I stood gazing at each of the ruins before me, pondering the result of man's passion for power, fame, and wealth. I visualized the humble craftsmen exercising their skill and producing the handiwork of the times; the scribes, seated in the shade of awnings of bright colors affixed to the walls of structures along the stone streets, pressing their wedgelike reeds in soft clay tablets to form the letters of their alphabet and to record what the king's ministers had requested, and to issue other documents of the day.
Looking westward there laid crumbling portions of a mud brick wall. In my mind's eye, I could see them as they were once, their massive bulk and height. Their bronze gates opened to allow slaves to enter after crossing the moatlike canal which was just beyond the wall. Each slave carried heavy burdens of treasures from the conquered vassals of Babylonia. The soldiers prodded the laggards with their short bronze swords.
Yes, it was all realistic to me, a reconstruction of what I knew of history, combined with the actuality of my present surroundings. The parts I saw all filled in what my reading had not revealed. I was for the moment enraptured by my surroundings. My memory, my previous reading actualized the scene before me. The whole experience was now an empathy. I was vicariously taking the place of one of these people of nearly 3,000 years ago! I suddenly came back to the realization of myself as of now and of the true perspective of my surroundings.

 
 
Intuitive Denial
 
The question often since perplexed me: Was I just a victim of the memory of events read about this period of history and the emotional stimulus of surroundings that gave realism to it? Or was it retrogression to an actual period of life at a time of Babylonian splendor and its great ceremonial processions? There was a vividness about the event that seemed to obviate the idea that it was only the result of my interest in Babylonia. Rather, there was an intuitive denial that kept me saying to myself that all of this was not an illusion or a lapse into fancy. And there was an intimacy to it all that haunted me at the time and lingered on for years.
Certainly each of you, fratres and sorores, have had some experience that caused you to wonder: Is it my imagination, fancy, or a recollections of a past forgotten to my conscious mind?
On this occasion, we would like you to conduct a Ritual Exercise that may evoke this phenomenon for you. Perhaps it will have such an efficacy, be so self-evident, that you may consider it a recollection of a past life; some element of it perhaps you can confirm by referring to a history or other reference source.

 
 
Ritual Exercise
 
A - Light one candle on your Sanctum altar.
B - Ignite your incense.
C - Dim the lights in your room.
D - Gaze at the single lighted candle; look at nothing else until you feel relaxed.

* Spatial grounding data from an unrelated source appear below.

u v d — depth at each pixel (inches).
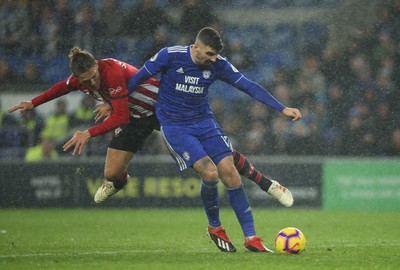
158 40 2105.1
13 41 2110.0
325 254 968.3
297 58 2277.3
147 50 2101.4
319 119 2220.7
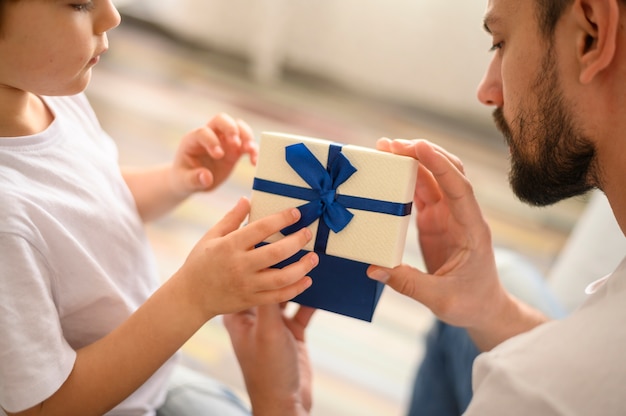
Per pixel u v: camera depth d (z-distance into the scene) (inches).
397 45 108.4
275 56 116.0
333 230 37.6
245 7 115.2
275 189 38.0
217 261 35.7
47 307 35.3
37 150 37.8
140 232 41.8
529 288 48.4
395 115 110.4
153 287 42.2
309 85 117.0
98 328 38.7
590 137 35.7
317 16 111.0
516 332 42.5
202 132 44.7
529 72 36.5
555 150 36.7
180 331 36.3
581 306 34.9
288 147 37.3
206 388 44.6
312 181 37.4
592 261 56.2
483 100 40.1
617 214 36.3
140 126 97.5
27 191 36.2
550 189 38.0
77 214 38.0
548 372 32.4
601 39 33.9
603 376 31.4
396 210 36.9
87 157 40.5
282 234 37.9
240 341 41.9
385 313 74.2
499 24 37.3
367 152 36.9
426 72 108.5
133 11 124.5
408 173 36.7
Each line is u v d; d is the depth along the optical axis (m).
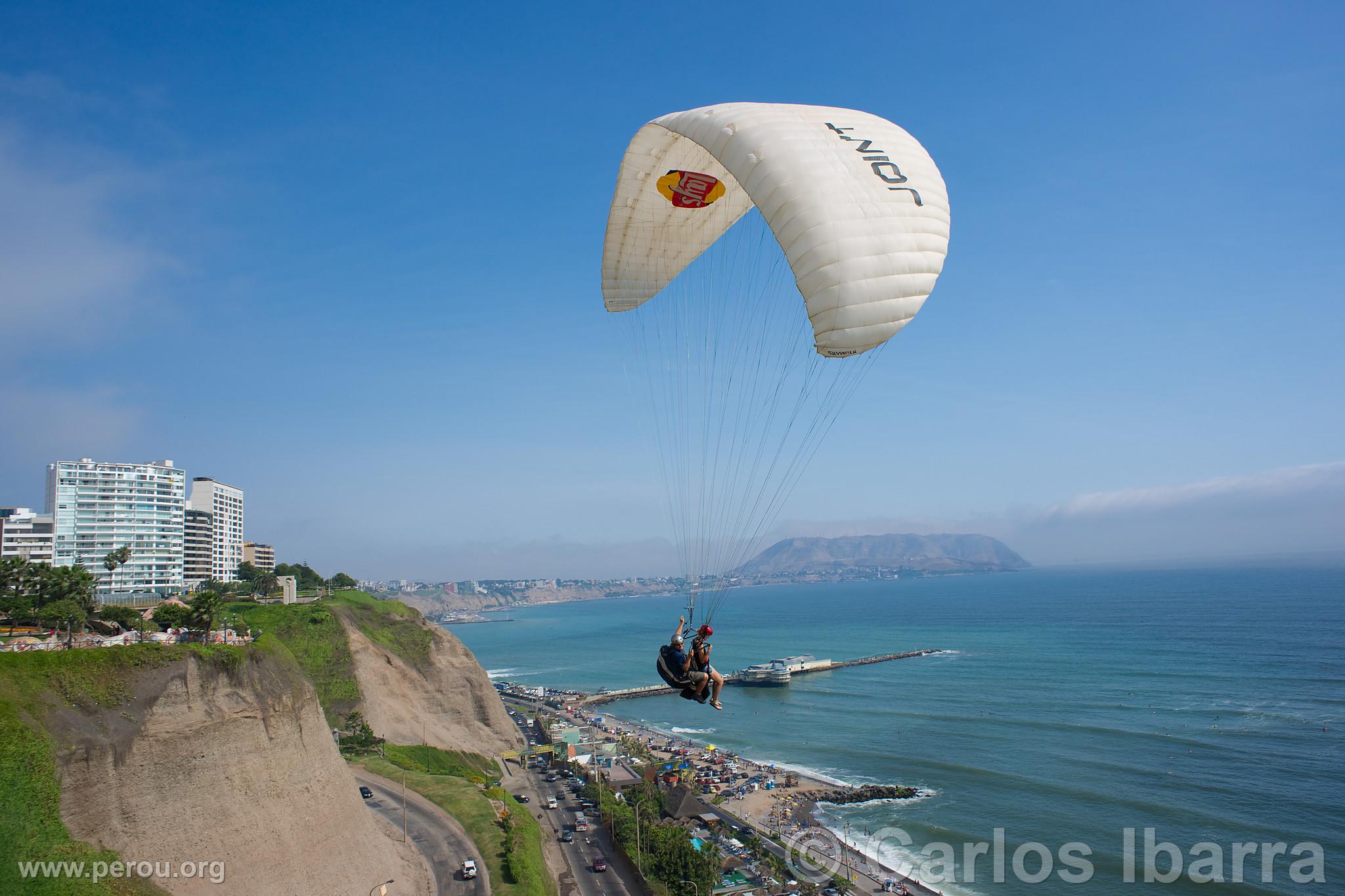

E - Now take the tip of the first finger of each hand and press it gently against each closed eye.
F - Breathe deeply several times and exhale slowly, but without stress, that is, without discomfort.
G - Now think of a country or an area or a place or a type of architecture that for some unknown reason strongly appeals to you.
H - Whatever ideas or feelings you may have at this time and which seem to be associated with that experience should now be kept paramount in your mind.
I - With the feelings and impressions, there should eventually come an eidetic image, that is, a mental picture which is as vivid at the time as if you were actually perceiving it with your physical eyes.
J - This Ritual Exercise, if it is to be a success, if it is going to result in retrogression to an actual experience, (one subjectively had) should now occur in a matter of ten or fifteen minutes.
K - If the place or object that you are concentrating upon becomes fleeting, goes and comes, we then suggest that you close your Ritual Demonstration at that time, drop your hands in your lap, and rest quietly for a few moments. You must be the one to determine whether the experience you may have had was psychological or a recall of a past incarnation.
This exercise should be tried several times until the results are satisfactory to you.
Your reports on this Sanctum Exercise will be appreciated.